=== Begin Enclosure ===

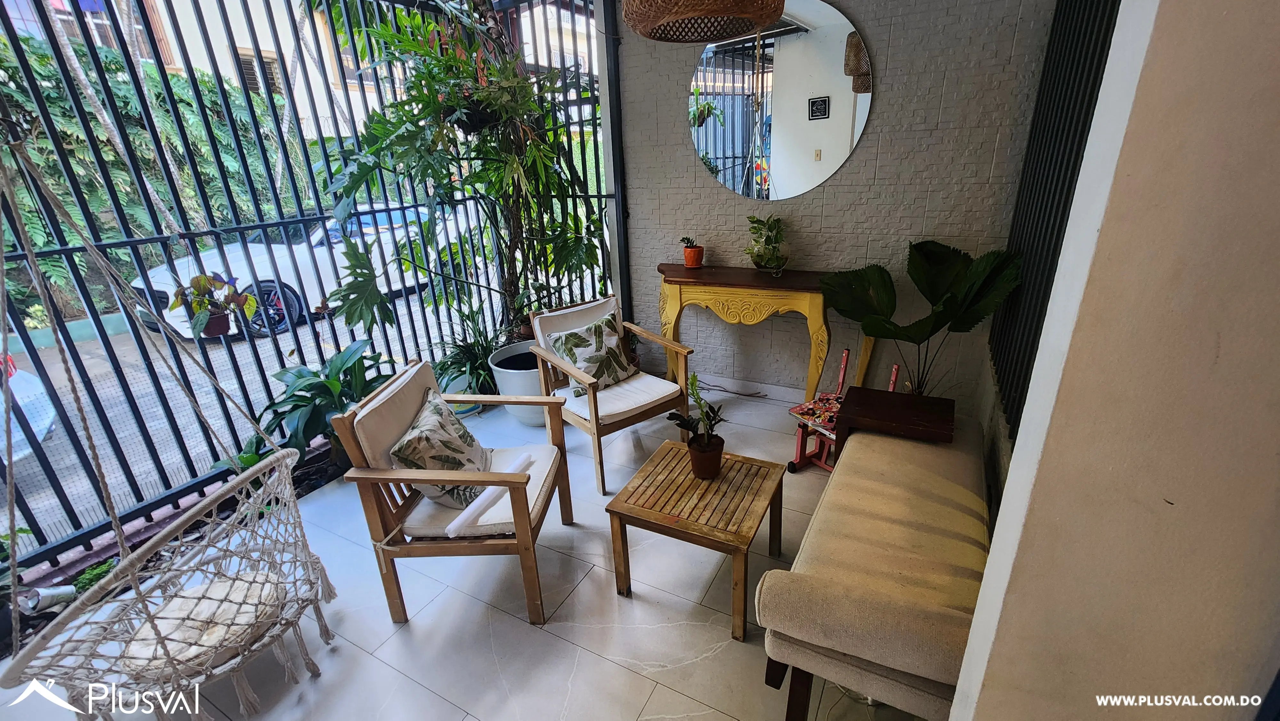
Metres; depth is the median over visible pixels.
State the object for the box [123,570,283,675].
seat cushion
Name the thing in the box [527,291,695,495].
armchair
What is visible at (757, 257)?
potted plant
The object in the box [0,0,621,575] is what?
metal fence
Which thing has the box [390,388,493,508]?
throw pillow
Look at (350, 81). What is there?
building
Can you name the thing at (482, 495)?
rolled paper
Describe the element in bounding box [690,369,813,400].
baseboard
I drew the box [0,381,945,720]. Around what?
tiled floor
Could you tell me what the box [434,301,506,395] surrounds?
potted plant
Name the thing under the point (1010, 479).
right wall
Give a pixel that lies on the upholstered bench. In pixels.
(894, 564)
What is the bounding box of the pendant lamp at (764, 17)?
[620,0,786,42]
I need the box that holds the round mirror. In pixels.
[685,0,874,199]
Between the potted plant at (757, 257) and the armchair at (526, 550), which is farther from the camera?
the potted plant at (757, 257)
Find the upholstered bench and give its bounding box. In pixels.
[758,411,989,720]
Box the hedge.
[0,31,303,334]
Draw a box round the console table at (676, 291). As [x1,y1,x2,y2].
[655,261,870,402]
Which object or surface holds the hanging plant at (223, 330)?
hanging from the metal fence
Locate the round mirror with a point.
(843, 152)
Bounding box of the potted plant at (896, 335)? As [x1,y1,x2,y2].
[816,237,1021,398]
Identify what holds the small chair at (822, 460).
on the tiled floor
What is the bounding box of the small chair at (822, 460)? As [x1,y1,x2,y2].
[788,352,904,474]
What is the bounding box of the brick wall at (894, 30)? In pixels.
[612,0,1066,409]
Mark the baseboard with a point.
(776, 389)
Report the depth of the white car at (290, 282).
6.08 m
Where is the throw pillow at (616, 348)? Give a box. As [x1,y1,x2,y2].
[545,312,636,394]
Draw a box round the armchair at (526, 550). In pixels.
[331,354,573,624]
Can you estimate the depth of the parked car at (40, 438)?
3.17 m
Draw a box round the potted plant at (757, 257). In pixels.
[743,213,789,272]
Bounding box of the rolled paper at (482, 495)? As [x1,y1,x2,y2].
[443,452,533,537]
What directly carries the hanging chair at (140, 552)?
hanging from the ceiling
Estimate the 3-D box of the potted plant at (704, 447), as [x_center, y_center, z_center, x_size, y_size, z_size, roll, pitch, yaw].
[0.243,0.252,1.880,0.230,0.396,0.231,9,25,27]
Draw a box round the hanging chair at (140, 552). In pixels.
[0,120,333,720]
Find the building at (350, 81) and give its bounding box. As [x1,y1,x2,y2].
[0,0,589,131]
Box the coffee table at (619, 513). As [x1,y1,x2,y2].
[604,440,785,641]
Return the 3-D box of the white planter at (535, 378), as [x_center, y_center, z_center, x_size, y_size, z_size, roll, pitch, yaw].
[-0.713,0.149,3.251,0.533,0.413,0.542,9,25,27]
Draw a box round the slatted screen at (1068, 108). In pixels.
[987,0,1121,442]
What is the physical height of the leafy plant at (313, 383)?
0.685 m
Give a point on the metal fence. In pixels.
(265, 225)
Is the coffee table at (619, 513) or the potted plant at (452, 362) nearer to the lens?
the coffee table at (619, 513)
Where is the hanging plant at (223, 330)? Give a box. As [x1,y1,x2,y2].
[169,270,257,338]
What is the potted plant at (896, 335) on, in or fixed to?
on the tiled floor
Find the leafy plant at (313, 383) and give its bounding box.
[260,337,396,456]
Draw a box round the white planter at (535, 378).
[488,340,548,425]
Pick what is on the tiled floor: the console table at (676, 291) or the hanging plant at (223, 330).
the console table at (676, 291)
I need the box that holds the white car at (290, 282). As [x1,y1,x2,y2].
[129,199,466,338]
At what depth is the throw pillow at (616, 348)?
2.67 m
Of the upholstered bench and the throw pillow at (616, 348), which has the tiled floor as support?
the upholstered bench
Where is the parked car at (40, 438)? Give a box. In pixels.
[0,354,57,463]
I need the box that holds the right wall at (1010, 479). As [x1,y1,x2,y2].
[944,0,1279,720]
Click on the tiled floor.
(582, 669)
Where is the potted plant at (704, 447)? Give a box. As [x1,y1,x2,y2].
[672,374,726,479]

=== End Enclosure ===

Goal of the exercise. Every line above should be duplicated exactly; the pictures are to be left out.

Response for this exercise.
Metres; depth is the median over visible pixels.
State the object for the box [123,570,283,675].
seat cushion
Name the thing in the box [527,291,695,495].
armchair
What is visible at (757, 257)?
potted plant
The object in the box [0,0,621,575] is what?
metal fence
Which thing has the box [390,388,493,508]?
throw pillow
Look at (350, 81). What is there?
building
Can you name the thing at (482, 495)?
rolled paper
Describe the element in bounding box [690,369,813,400].
baseboard
I drew the box [0,381,945,720]. Around what?
tiled floor
Could you tell me what the box [434,301,506,395] surrounds?
potted plant
Name the thing under the point (1010, 479).
right wall
Give a pixel that lies on the upholstered bench. In pixels.
(894, 564)
What is the bounding box of the pendant lamp at (764, 17)?
[620,0,786,42]
I need the box that holds the round mirror. In pixels.
[685,0,874,199]
Between the potted plant at (757, 257) and the armchair at (526, 550), which is farther from the camera?
the potted plant at (757, 257)
Find the upholstered bench and give its bounding box. In pixels.
[758,411,989,720]
Box the hedge.
[0,31,303,334]
Draw a box round the console table at (676, 291). As [x1,y1,x2,y2].
[655,261,870,402]
Which object or surface holds the hanging plant at (223, 330)?
hanging from the metal fence
Locate the round mirror with a point.
(843, 152)
Bounding box of the potted plant at (896, 335)? As [x1,y1,x2,y2].
[816,237,1021,398]
Identify what holds the small chair at (822, 460).
on the tiled floor
What is the bounding box of the small chair at (822, 460)? As [x1,y1,x2,y2].
[788,352,904,474]
What is the bounding box of the brick wall at (894, 30)? In pixels.
[612,0,1066,409]
Mark the baseboard with a point.
(776, 389)
Report the depth of the white car at (290, 282).
6.08 m
Where is the throw pillow at (616, 348)? Give a box. As [x1,y1,x2,y2].
[545,312,636,394]
Draw a box round the armchair at (526, 550). In pixels.
[331,354,573,624]
Can you estimate the depth of the parked car at (40, 438)?
3.17 m
Draw a box round the potted plant at (757, 257). In pixels.
[743,213,789,272]
Bounding box of the rolled paper at (482, 495)? As [x1,y1,x2,y2].
[443,452,533,537]
What directly carries the hanging chair at (140, 552)?
hanging from the ceiling
Estimate the 3-D box of the potted plant at (704, 447), as [x_center, y_center, z_center, x_size, y_size, z_size, roll, pitch, yaw].
[0.243,0.252,1.880,0.230,0.396,0.231,9,25,27]
Draw a box round the hanging chair at (140, 552). In pixels.
[0,120,333,720]
Find the building at (350, 81) and give its bounding box. As [x1,y1,x2,y2].
[0,0,589,131]
Box the coffee table at (619, 513). As [x1,y1,x2,y2].
[604,440,785,641]
Return the 3-D box of the white planter at (535, 378), as [x_center, y_center, z_center, x_size, y_size, z_size, roll, pitch, yaw].
[-0.713,0.149,3.251,0.533,0.413,0.542,9,25,27]
Draw a box round the slatted screen at (1068, 108). In pixels.
[987,0,1121,442]
What is the physical height of the leafy plant at (313, 383)?
0.685 m
Give a point on the metal fence. In pixels.
(265, 225)
Is the coffee table at (619, 513) or the potted plant at (452, 362) nearer to the lens?
the coffee table at (619, 513)
Where is the hanging plant at (223, 330)? Give a box. As [x1,y1,x2,y2].
[169,270,257,338]
What is the potted plant at (896, 335) on, in or fixed to?
on the tiled floor
Find the leafy plant at (313, 383) and give its bounding box.
[260,337,396,456]
Draw a box round the white planter at (535, 378).
[488,340,548,425]
Pick what is on the tiled floor: the console table at (676, 291) or the hanging plant at (223, 330).
the console table at (676, 291)
I need the box that holds the white car at (290, 282). As [x1,y1,x2,y2].
[129,199,466,338]
At what depth is the throw pillow at (616, 348)?
2.67 m
Of the upholstered bench and the throw pillow at (616, 348), which has the tiled floor as support?
the upholstered bench
Where is the parked car at (40, 438)? Give a box. In pixels.
[0,354,57,463]
I need the box that holds the right wall at (1010, 479). As [x1,y1,x2,y2].
[944,0,1279,720]
Click on the tiled floor.
(582, 669)
Where is the potted plant at (704, 447)? Give a box. As [x1,y1,x2,y2].
[672,374,726,479]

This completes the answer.